The fifth barrier is that the blogosphere is elitist in that some blogs are more equal than others.  Kong Shaolin listed a small number of elite blogs, and that runs against the notion of popular participation.  Well, actually, if you go through the list of Kong Shaolin, the bloggers fall into two categories.  Those who are already well-known by virtue of their media credentials (such as the Central Blogger, who writes a column in <<am730>>) and those who are absolutely no-names (such as the Duke of Aberdeen, whose major known personal characteristic is that he is a resident of Aberdeen on the south side of Hong Kong island).  How did the no-names make this list?  It's about the 3P's: patience, persistence and perseverance.  The free market of ideas rewards those attributes.  If you can patiently and persistently articulate your viewpoints in a consistent fashion, people will inevitably recognize your worth sooner or later.  There is no better illustration than the list of Kong Shaolin.

I have written this missive without any plan or proposal.  I cannot offer any definition of civilian media or journalism.  I actually think that it is wrong if anyone were to tell you what it is.  I believe that it can only come through praxis.

Dictionary definition:  Praxis is a complex activity by which individuals create culture and society, and become critically conscious human beings. Praxis comprises a cycle of action-reflection-action which is central to liberatory education. Characteristics of praxis include self-determination (as opposed to coercion), intentionality (as opposed to reaction), creativity (as opposed to homogeneity), and rationality (as opposed to chance).

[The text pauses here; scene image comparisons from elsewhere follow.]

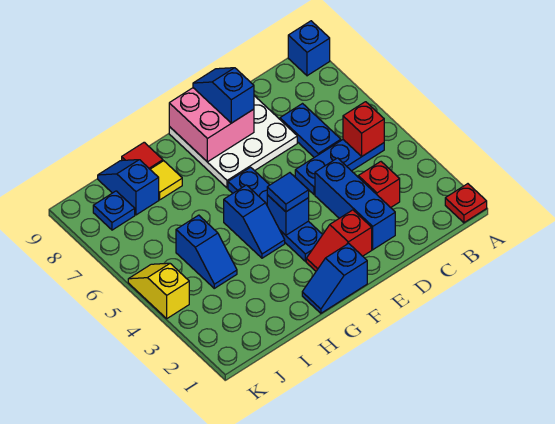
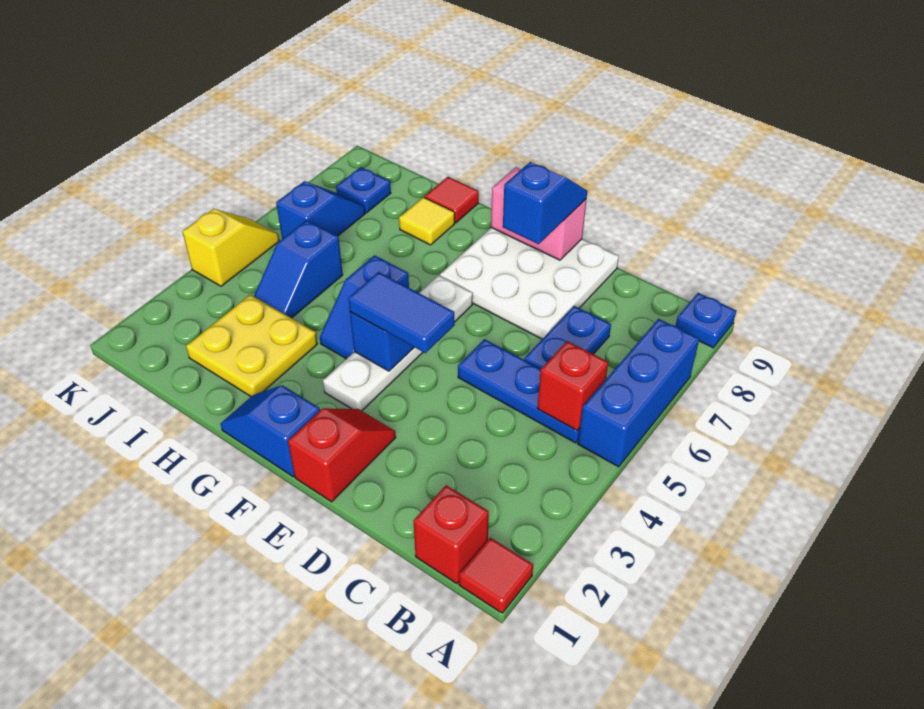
red plate A1 level 1 -> red tile A1 level 1
blue brick A9 level 1 -> blue plate A9 level 1
red brick C3 level 1 -> red brick B1 level 1
blue brick D2:D4 level 1 -> blue brick A5:A7 level 1
red slope E2:F2 level 1 top E -> red slope E1:E2 level 1 top 1
pink brick E8:F9 level 2 -> pink brick E9:F9 level 2
blue plate F3:F6 level 1 -> white plate F3:F6 level 1
blue tile F4 level 3 -> blue tile E4:F4 level 3
none -> yellow plate H2:I3 level 1
blue slope I8:I9 level 1 top 8 -> blue slope J6:J7 level 1 top 6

I am here to create and learn and re-create ...

Join me in the blog revolution ...

Or maybe it is called civilian media, or journalism, or something ... what is in a name? ...

For those behind the Great Internet Firewall, here is a copy of the Letters from China blog in simplified characters (sorry, links inside the essay have been omitted):

文人办报 文人办博




预科修经济,吾师推荐张五常教授结集《卖桔者言》,出版社是信报 -余大叹闻所未闻也。大概《信报》之于新市镇(穷乡僻壤的委婉语)报贩,食之无肉,弃不足惜,纵然入货,必隐于暗角。时吾人学业,稍见起色,尤好发「高论」,渐觉《苹果》、《明报》之不足;又及金融风暴骤至,财经新闻尤为刺激,遂转读《信报》。林行止的政经评论,曹仁超的投资分析,张立的出世入世,吾人不知其然更不知其所以然。



报社灵魂山木先生,似无复当年精锐,余试举一例:去年布殊出访东北亚,东京演说,月旦亚洲民主,抑北京,扬台北。本博断言此乃美式热气,意在美国选民,故布殊未必有心,北京肯定不在意。山木先生却认为布殊言论势将刺激中共,中国之行添变数云云。胡布会之后,山木先生坦承分析有误。本来预测落空等闲事,但以为此等老调空谈将影响大国外交,识者实难信服也。更有甚者,搅错基本事实之误(1, 2)日多,有损牙力,自不待言。至于其他版面之误(近日副刊一文指布殊总统之弟为加州州长),纵教我等忠实读者「痛心疾首」,亦几近见怪不怪矣。



《信报》评论专栏,既深且广,余以为华文报章,无一能望其项背。林行止七成功力,仍远胜一众后进。孔少林颇有《金融时报》 Lex Column 的影子,分析有料到,间中更流露人文关怀,商人无铜臭味,妙哉。方卓如够寸,更寸得起。崔少明隔岸观传媒,毛孟静人在江湖。毛尖上海通信,高洁花都拈花。陈云道观天下,王启明游走桥牌人间。张建雄尝美酒佳肴,理性消费;曹超人写富人玩意,「低级趣味」 一时间无法尽录,颇有「人满之患」之感。






办报办博 心理犹同




或曰,博客非专业记者编辑,何足相提并论。此实浅见也。记者写博,在内地渐成风气,香港亦不乏例子(1, 2);以为传媒尽收天下兵器,只有传统记者才有足够分析能力与文字能力,更属狂妄自大,教人失笑。